[Dataset entries]
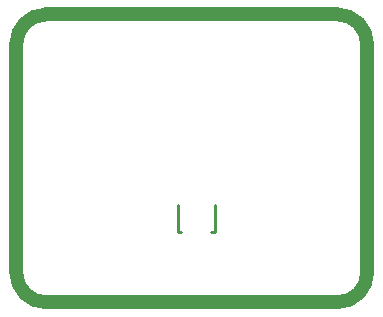
<source format=gm1>
G04*
G04 #@! TF.GenerationSoftware,Altium Limited,Altium Designer,19.1.5 (86)*
G04*
G04 Layer_Color=16711935*
%FSLAX25Y25*%
%MOIN*%
G70*
G01*
G75*
%ADD12C,0.01000*%
%ADD45C,0.04724*%
D12*
X166342Y177917D02*
Y186917D01*
X164842Y177917D02*
X166342D01*
X153842D02*
Y186917D01*
Y177917D02*
X154842D01*
D45*
X100000Y164500D02*
G03*
X110000Y154500I10000J-0D01*
G01*
X110000Y250500D02*
G03*
X100000Y240500I-0J-10000D01*
G01*
X217000Y240500D02*
G03*
X207000Y250500I-10000J0D01*
G01*
Y154500D02*
G03*
X217000Y164500I0J10000D01*
G01*
X100000Y164500D02*
Y240500D01*
X110000Y250500D02*
X207000Y250500D01*
X217000Y164500D02*
Y240500D01*
X110000Y154500D02*
X207000D01*
M02*

</source>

§ ABOUT THIS EXERCISE
Extract the text of all the records above verbatim, excluding pictures.

§ EXERCISE SOLUTION
<source format=gm1>
G04*
G04 #@! TF.GenerationSoftware,Altium Limited,Altium Designer,19.1.5 (86)*
G04*
G04 Layer_Color=16711935*
%FSLAX25Y25*%
%MOIN*%
G70*
G01*
G75*
%ADD12C,0.01000*%
%ADD45C,0.04724*%
D12*
X166342Y177917D02*
Y186917D01*
X164842Y177917D02*
X166342D01*
X153842D02*
Y186917D01*
Y177917D02*
X154842D01*
D45*
X100000Y164500D02*
G03*
X110000Y154500I10000J-0D01*
G01*
X110000Y250500D02*
G03*
X100000Y240500I-0J-10000D01*
G01*
X217000Y240500D02*
G03*
X207000Y250500I-10000J0D01*
G01*
Y154500D02*
G03*
X217000Y164500I0J10000D01*
G01*
X100000Y164500D02*
Y240500D01*
X110000Y250500D02*
X207000Y250500D01*
X217000Y164500D02*
Y240500D01*
X110000Y154500D02*
X207000D01*
M02*

</source>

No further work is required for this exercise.